Intelligent scheduling of vertex-programs helps to ensure there is plenty of opportunity for performing such merges:

In general, FlashGraph favors a large number of running state vertices because it allows FlashGraph to merge more I/O requests to improve performance. In practice, performance improvement is no longer noticeable past 4000 running state vertices per thread. The default scheduler processes vertices ordered by vertex ID. This scheduling maximizes merging I/O requests for most graph algorithms because vertices request their own edge lists in most graph algorithms and edge lists are ordered by vertex ID on SSDs.

To further minimize I/O, and to handle the largest graphs possible, FlashGraph pays great attention to efficient in-memory (for vertices) and on-disk (for edge lists) structures.

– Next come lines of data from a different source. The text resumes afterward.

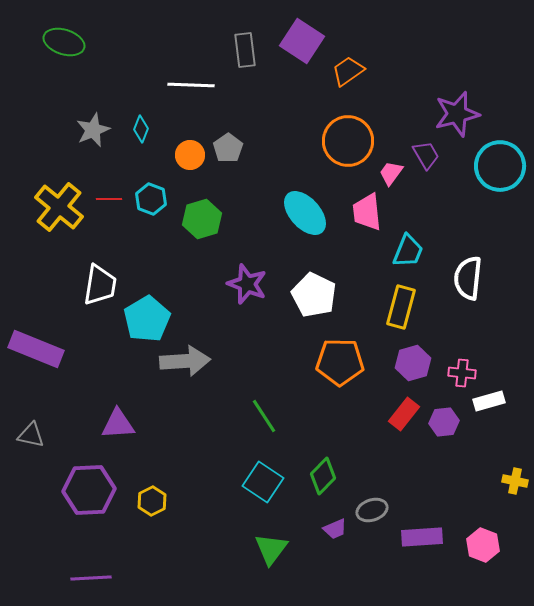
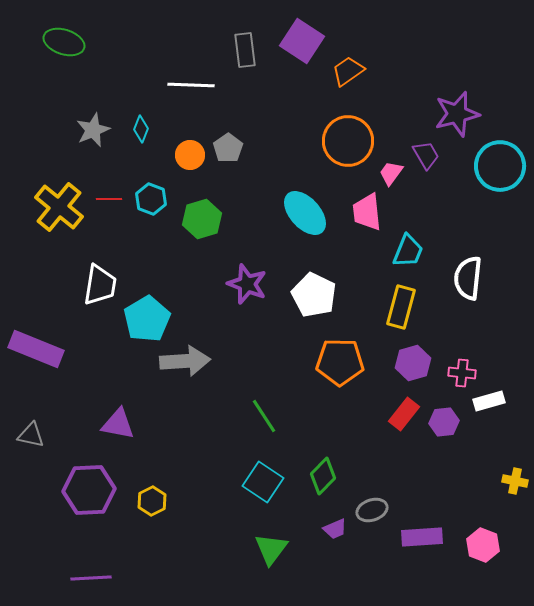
purple triangle at (118, 424): rotated 15 degrees clockwise
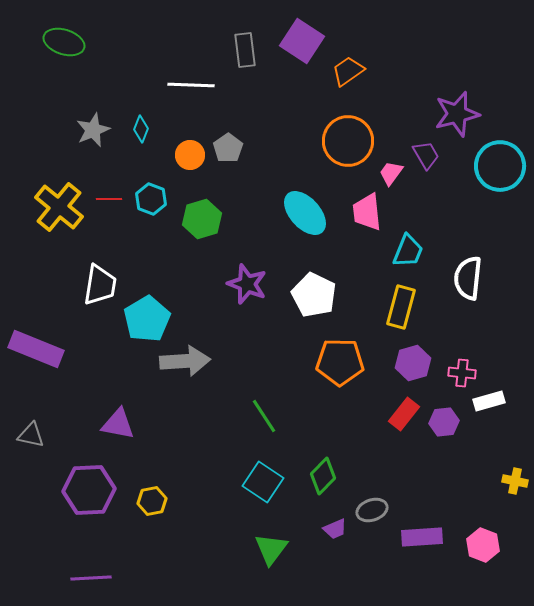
yellow hexagon at (152, 501): rotated 16 degrees clockwise
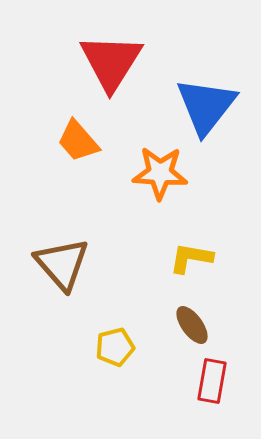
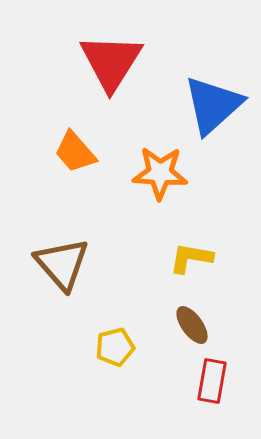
blue triangle: moved 7 px right, 1 px up; rotated 10 degrees clockwise
orange trapezoid: moved 3 px left, 11 px down
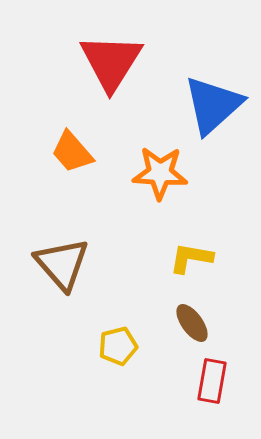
orange trapezoid: moved 3 px left
brown ellipse: moved 2 px up
yellow pentagon: moved 3 px right, 1 px up
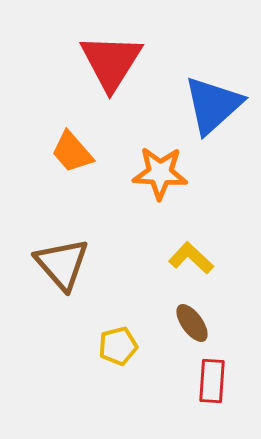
yellow L-shape: rotated 33 degrees clockwise
red rectangle: rotated 6 degrees counterclockwise
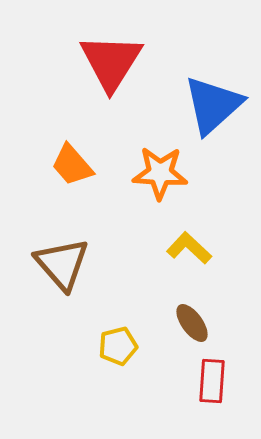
orange trapezoid: moved 13 px down
yellow L-shape: moved 2 px left, 10 px up
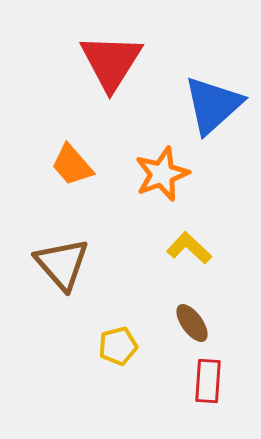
orange star: moved 2 px right, 1 px down; rotated 24 degrees counterclockwise
red rectangle: moved 4 px left
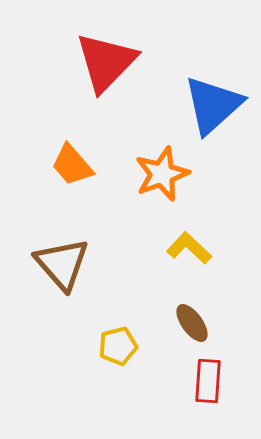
red triangle: moved 5 px left; rotated 12 degrees clockwise
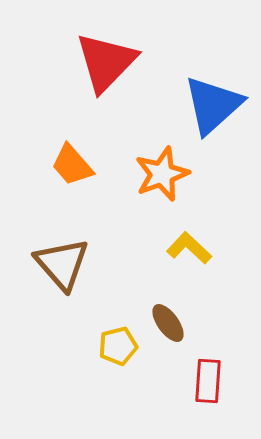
brown ellipse: moved 24 px left
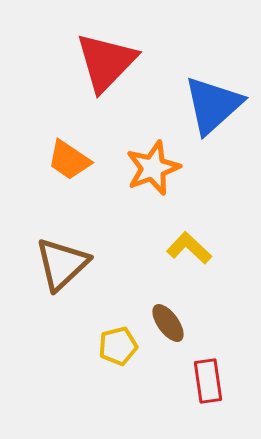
orange trapezoid: moved 3 px left, 5 px up; rotated 15 degrees counterclockwise
orange star: moved 9 px left, 6 px up
brown triangle: rotated 28 degrees clockwise
red rectangle: rotated 12 degrees counterclockwise
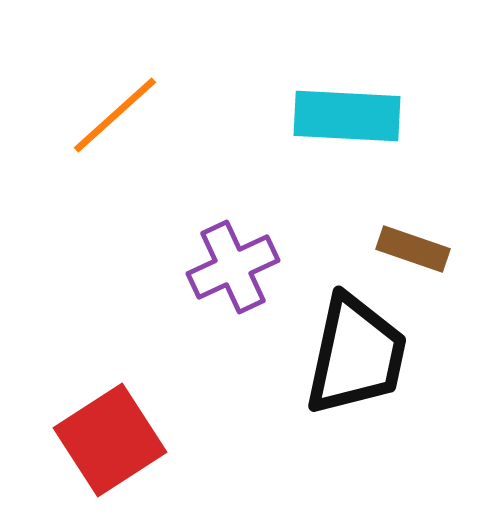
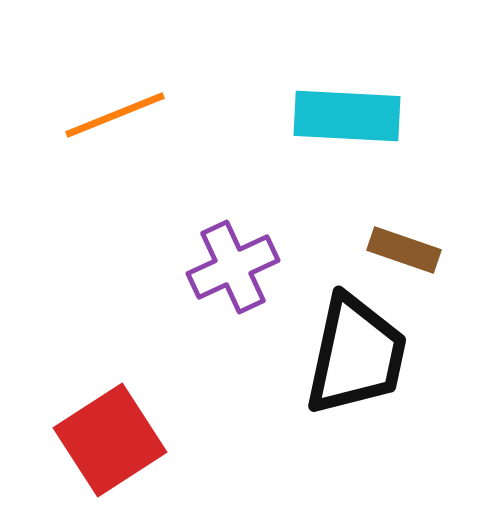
orange line: rotated 20 degrees clockwise
brown rectangle: moved 9 px left, 1 px down
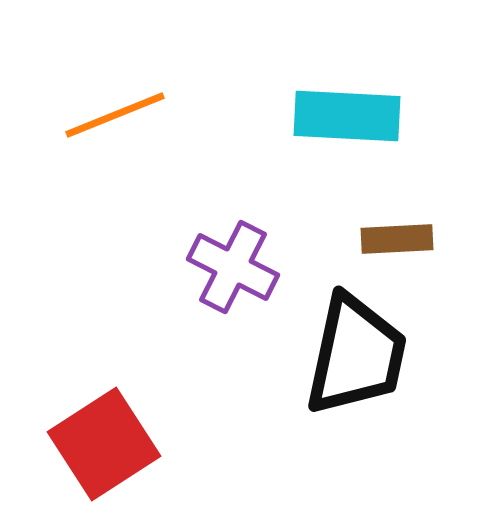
brown rectangle: moved 7 px left, 11 px up; rotated 22 degrees counterclockwise
purple cross: rotated 38 degrees counterclockwise
red square: moved 6 px left, 4 px down
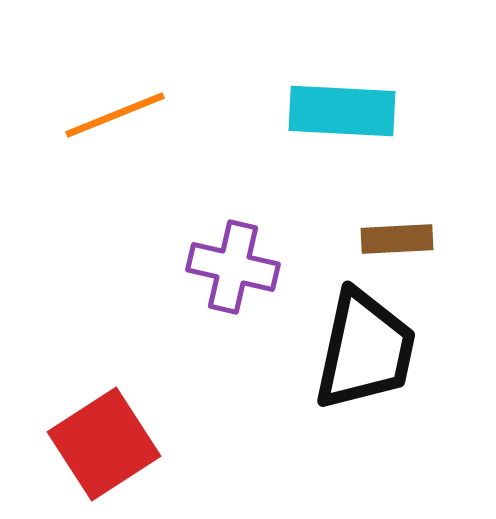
cyan rectangle: moved 5 px left, 5 px up
purple cross: rotated 14 degrees counterclockwise
black trapezoid: moved 9 px right, 5 px up
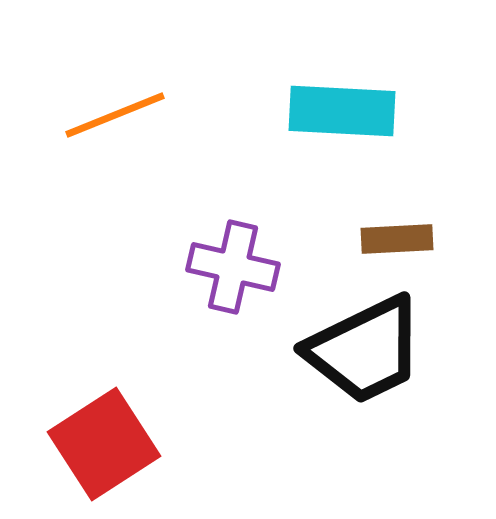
black trapezoid: rotated 52 degrees clockwise
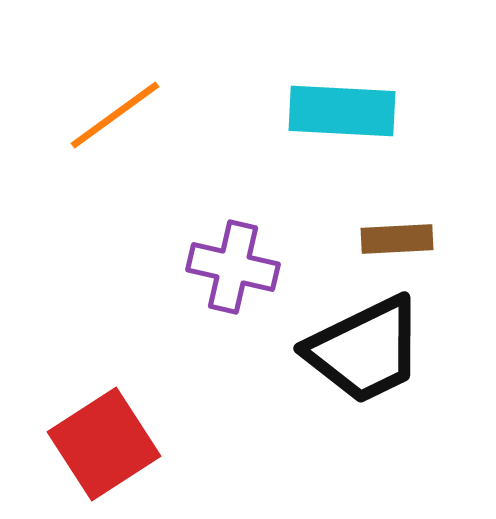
orange line: rotated 14 degrees counterclockwise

See sections 3.5 and 3.6 of the paper for details.

FlashGraph uses 2D partitioning. First there is range partitioning by vertex id to divide the vertices into horizontal partitions (edge cutting). This range partitioning helps FlashGraph to improve data locality for disk I/O in many applications. A range can then be vertically partitioned (vertex cutting):

The vertical partitioning in FlashGraph allows programmers to split large vertices into small parts at runtime. FlashGraph replicates vertex state of vertices that require vertical partitioning and each copy of the vertex state is referred to as a vertex part. A user has complete freedom to perform computation on and request edge lists for a vertex part. In an iteration, the default FlashGraph scheduler executes all active vertex parts in the first vertical partition and then proceeds to the second one and so on. To avoid concurrent data access to vertex state, a vertex part communicates with other vertices through message passing.